Working from the start of the listing, please write out exactly the lines through the one that holds "Document page, 2001x1125 pixels.", both included, and omit all pictures.

__GIVEN DATA__.
BEGIN
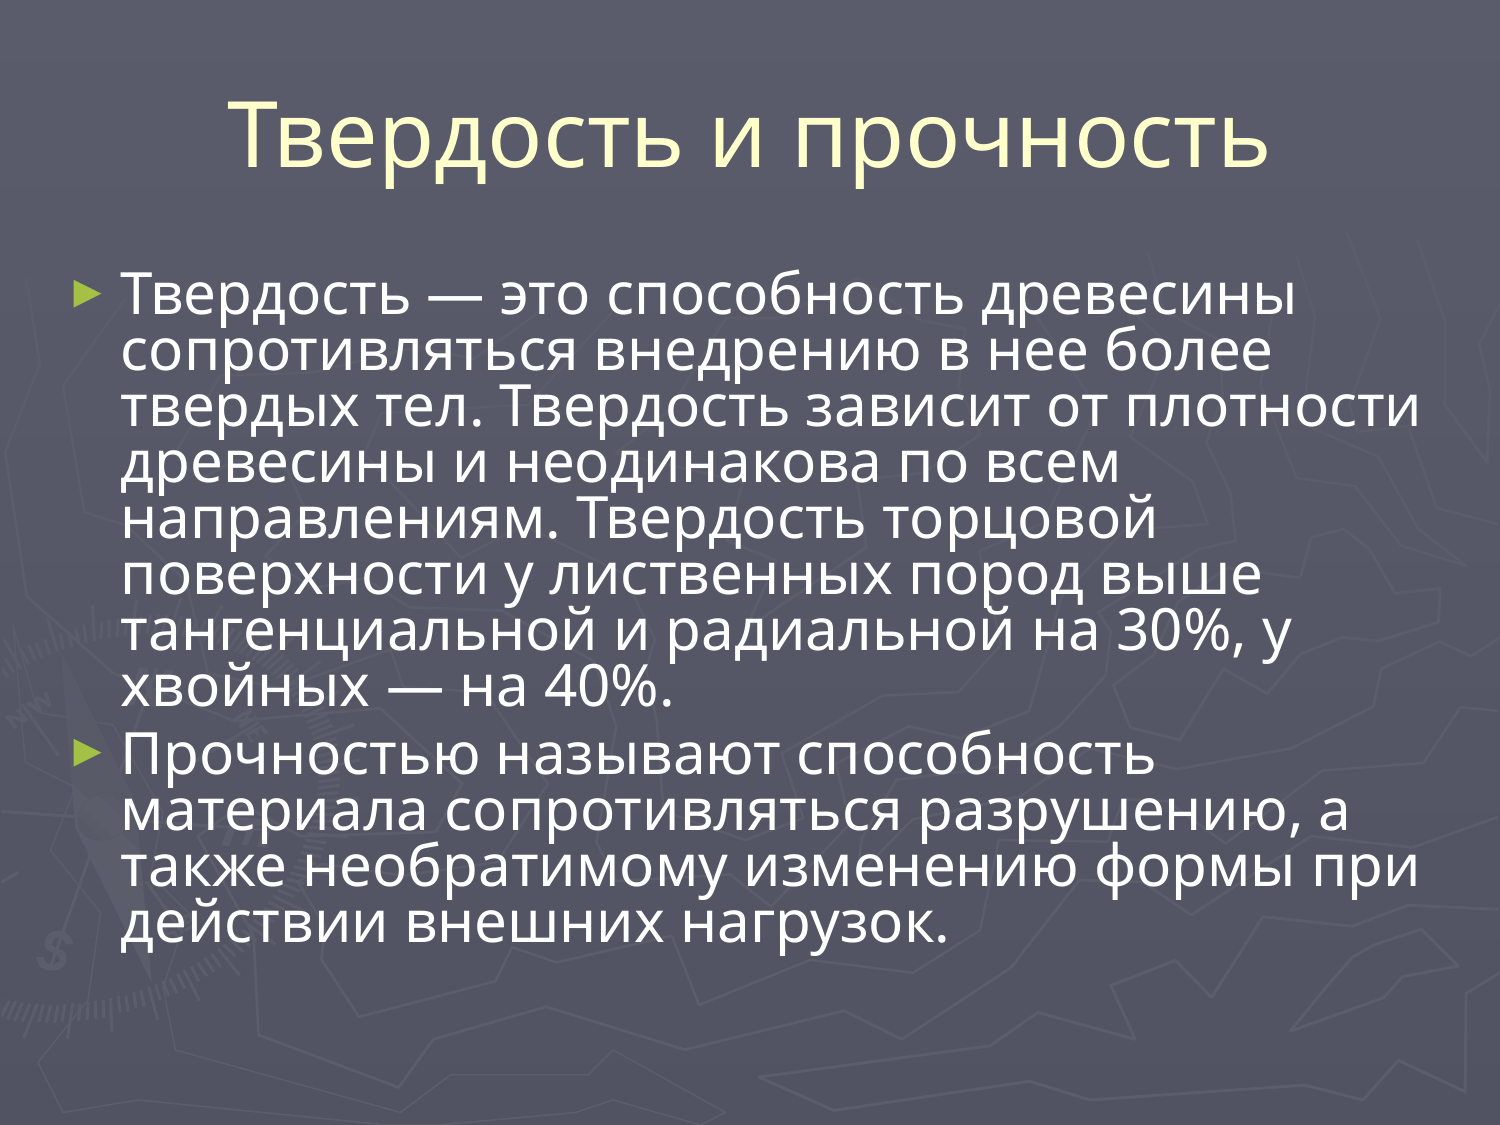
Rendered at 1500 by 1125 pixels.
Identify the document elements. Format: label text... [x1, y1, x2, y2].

list Твердость — это способность древесины сопротивляться внедрению в нее более твердых тел. Твердость зависит от плотности древесины и неодинакова по всем направлениям. Твердость торцовой поверхности у лиственных пород выше тангенциальной и радиальной на 30%, у хвойных — на 40%. Прочностью называют способность материала сопротивляться разрушению, а также необратимому изменению формы при действии внешних нагрузок. [49, 262, 1451, 1059]
title Твердость и прочность [49, 37, 1451, 226]
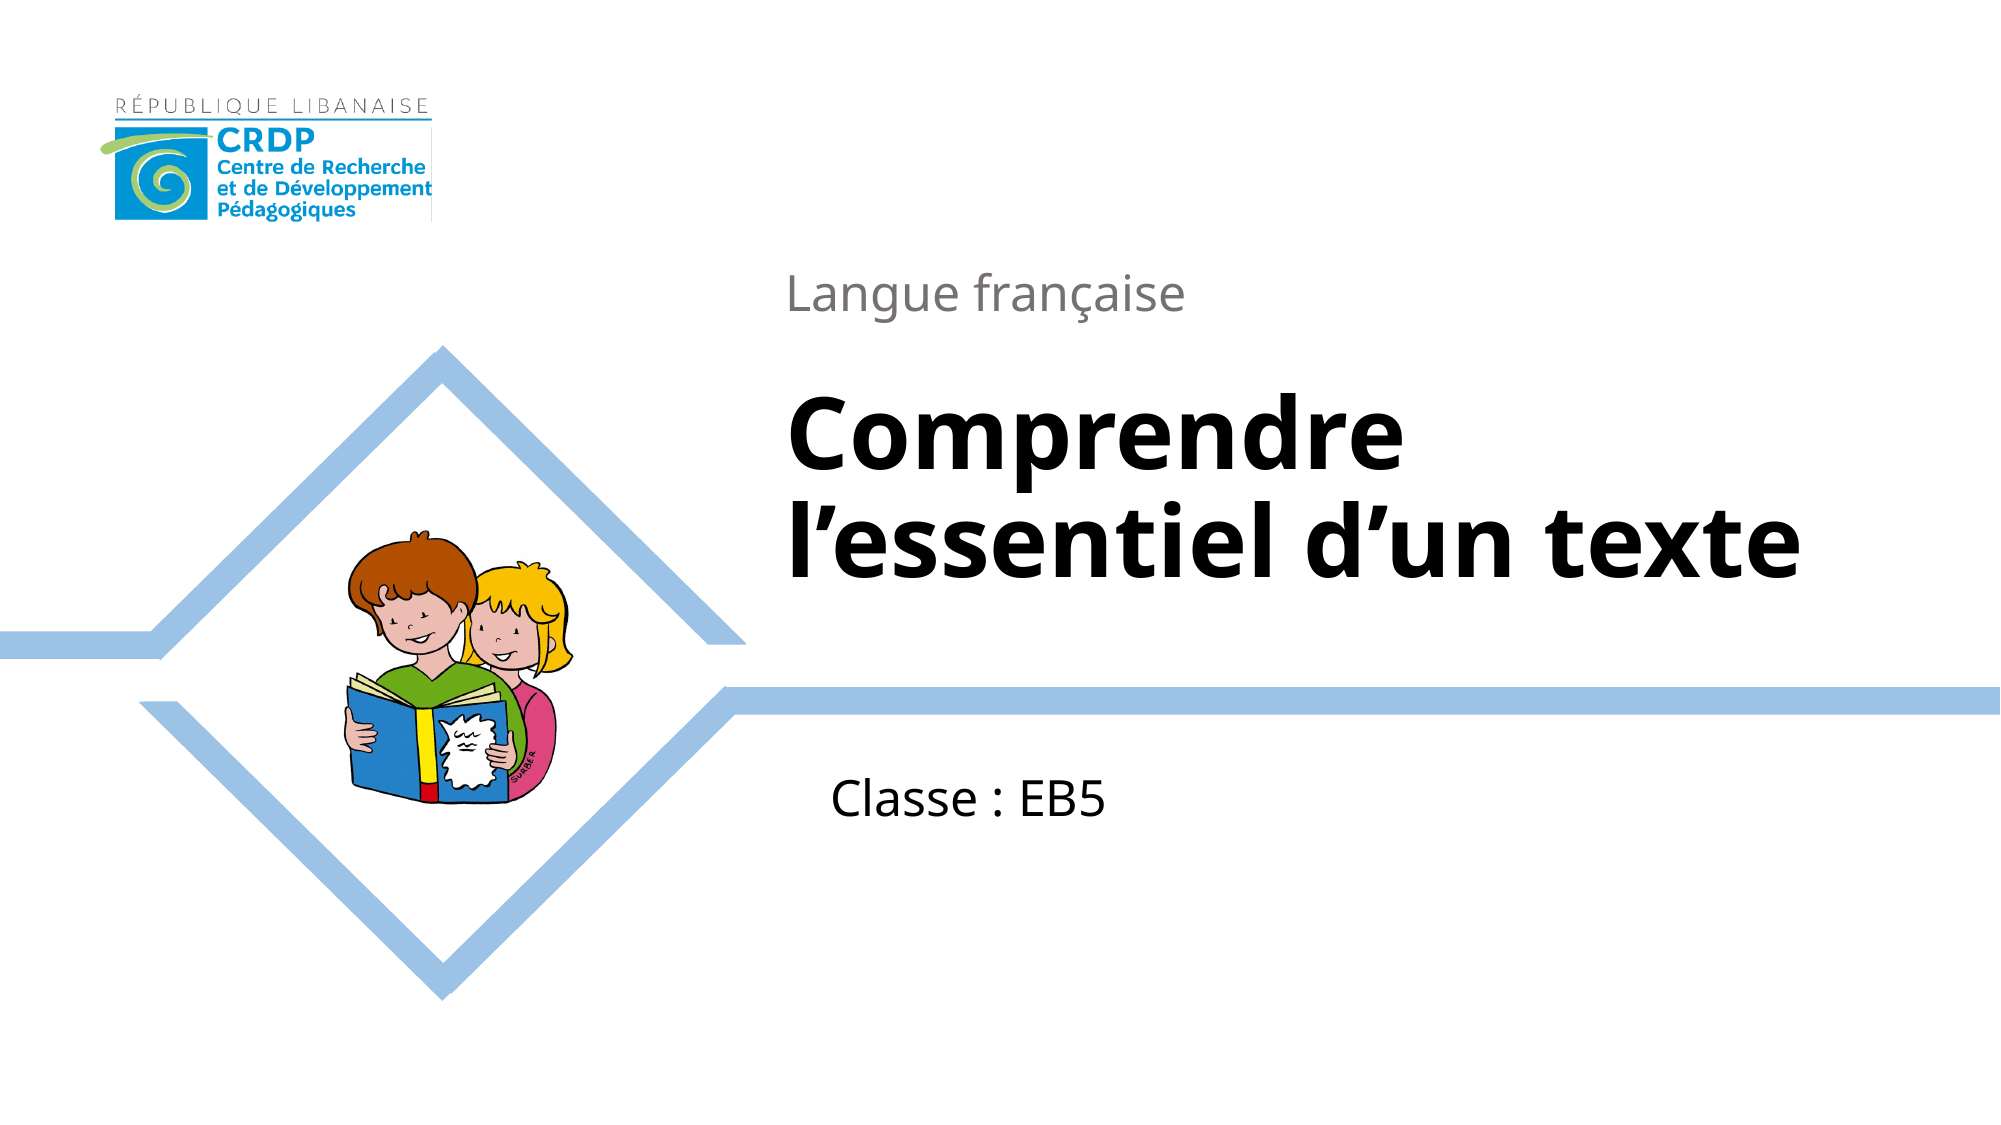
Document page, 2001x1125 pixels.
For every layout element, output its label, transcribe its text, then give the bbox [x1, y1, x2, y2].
END
__WRITTEN ANSWER__.
Rendered at 1500 by 1125 pixels.
Identify the document elements. Format: label text... [x1, y1, x2, y2].

list Твердость — это способность древесины сопротивляться внедрению в нее более твердых тел. Твердость зависит от плотности древесины и неодинакова по всем направлениям. Твердость торцовой поверхности у лиственных пород выше тангенциальной и радиальной на 30%, у хвойных — на 40%. Прочностью называют способность материала сопротивляться разрушению, а также необратимому изменению формы при действии внешних нагрузок. [49, 262, 1451, 1059]
title Твердость и прочность [49, 37, 1451, 226]
Document page, 2001x1125 pixels.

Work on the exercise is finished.